THE COLD CHAIN SOLUTIONS NEWSLETTER
THE COLD FRONT, ISSUE 5
Frozen and Refrigerated Cold Chain Insights
Welcome to the fifth issue of The Cold Front, presented by RLS Logistics. We proudly offer nationwide cold storage warehousing, less than truckload shipping, truckload transportation and eCommerce fulfillment cold chain solutions. As cold chain experts in frozen and refrigerated logistics, we are focusing on these topics for our February 2021 issue: reefer spot rates, truck driver shortage, and an outlook on diesel. The Cold Front is a monthly summary highlighting pertinent cold chain market data in one concise location. These insights ensure that you have the data you need to make better decisions to fuel your growth. We hope you find this information useful! If you would like data on your specific market, click the button below.
Reefer Spot Rates
The 7-day reefer rate per mile is climbing and shows little indication of letting up anytime soon. Weather events played a significant role in disrupting transportation networks, affecting already tight capacity. Driver shortages, new equipment delays, port activity, and volume increases will continue to create pressure on capacity and drive up rates. Rates are 62.61% higher than where they were this time last year. Much of the increase can be attributed to a rise in per-mile rates; additionally, increased fuel costs are in play. Green shaded areas indicating relatively loose reefer capacity where shippers realize lower rates are getting smaller on the chart below. The red shaded areas indicate tight capacity and substantially higher transportation rates.
Truck Driver Shortage
The truck driver shortage is not a new topic and is frequently resurrected when capacity tightens. The American Trucking Association has been a strong voice of concern for this industry dilemma. There is no question that the truck driver shortage has a direct relationship to trucking rates. The infographic below from Trucks.com indicates that approximately 55% of total truck drivers are between 45-65+ years old. Also, the median hourly wage for drivers is about $2.00 less than production jobs. Lower earnings potential coupled with a lower quality of lifestyle hinders new drivers to the industry. The pandemic has not helped. According to reports, in 2020, truck driving schools graduated 40% fewer drivers than previous years. Also, the FMCSA Clearinghouse legislation requires drivers to register into a database that gives prospective employers real time information about CDL driver drug and alcohol program violations. It is estimated that over 45,000 drivers were put into prohibited status due to this new program. The ATA estimates that the industry will be over 100,000 drivers short by 2023.

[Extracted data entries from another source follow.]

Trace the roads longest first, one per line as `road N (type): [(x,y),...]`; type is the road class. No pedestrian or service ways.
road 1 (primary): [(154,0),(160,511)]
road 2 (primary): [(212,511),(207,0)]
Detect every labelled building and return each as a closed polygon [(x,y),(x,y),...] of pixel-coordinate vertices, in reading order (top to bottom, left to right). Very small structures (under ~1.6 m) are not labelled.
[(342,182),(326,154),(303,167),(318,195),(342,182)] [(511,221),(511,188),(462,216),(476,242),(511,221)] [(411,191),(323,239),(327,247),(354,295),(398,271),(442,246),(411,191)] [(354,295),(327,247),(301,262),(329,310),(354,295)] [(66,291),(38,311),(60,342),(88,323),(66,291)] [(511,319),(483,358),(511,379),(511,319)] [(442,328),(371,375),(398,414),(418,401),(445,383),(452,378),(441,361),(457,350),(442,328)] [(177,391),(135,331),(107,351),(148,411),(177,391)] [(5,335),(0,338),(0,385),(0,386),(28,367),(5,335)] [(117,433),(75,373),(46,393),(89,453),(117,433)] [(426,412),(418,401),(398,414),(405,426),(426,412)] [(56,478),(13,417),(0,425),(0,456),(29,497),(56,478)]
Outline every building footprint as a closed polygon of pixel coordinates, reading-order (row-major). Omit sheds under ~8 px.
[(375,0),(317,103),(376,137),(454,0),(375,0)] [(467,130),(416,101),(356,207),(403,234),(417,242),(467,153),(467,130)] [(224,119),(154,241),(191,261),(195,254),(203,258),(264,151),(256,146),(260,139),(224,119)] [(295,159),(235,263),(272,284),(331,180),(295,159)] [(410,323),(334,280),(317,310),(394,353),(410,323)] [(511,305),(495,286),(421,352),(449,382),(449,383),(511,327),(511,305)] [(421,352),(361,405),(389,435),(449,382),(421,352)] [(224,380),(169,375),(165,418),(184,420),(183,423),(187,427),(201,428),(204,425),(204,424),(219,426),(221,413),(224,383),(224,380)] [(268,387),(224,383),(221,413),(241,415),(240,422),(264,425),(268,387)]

The cost per barrel of oil has increased 63% from November 1st to today. As the global economy and states begin easing restrictions and focusing on economic recovery, oil inventories are expected to drawdown. Congress has passed a $1.9 trillion coronavirus relief bill, the largest stimulus plan in US history, which is expected to fuel a very strong US economic recovery, affecting oil and diesel demand. Oil prices and inflation are connected. As oil prices increase, costs of manufacturing and distribution increase, resulting in higher inflation. As consumers, we will be paying more for our products than we did last year.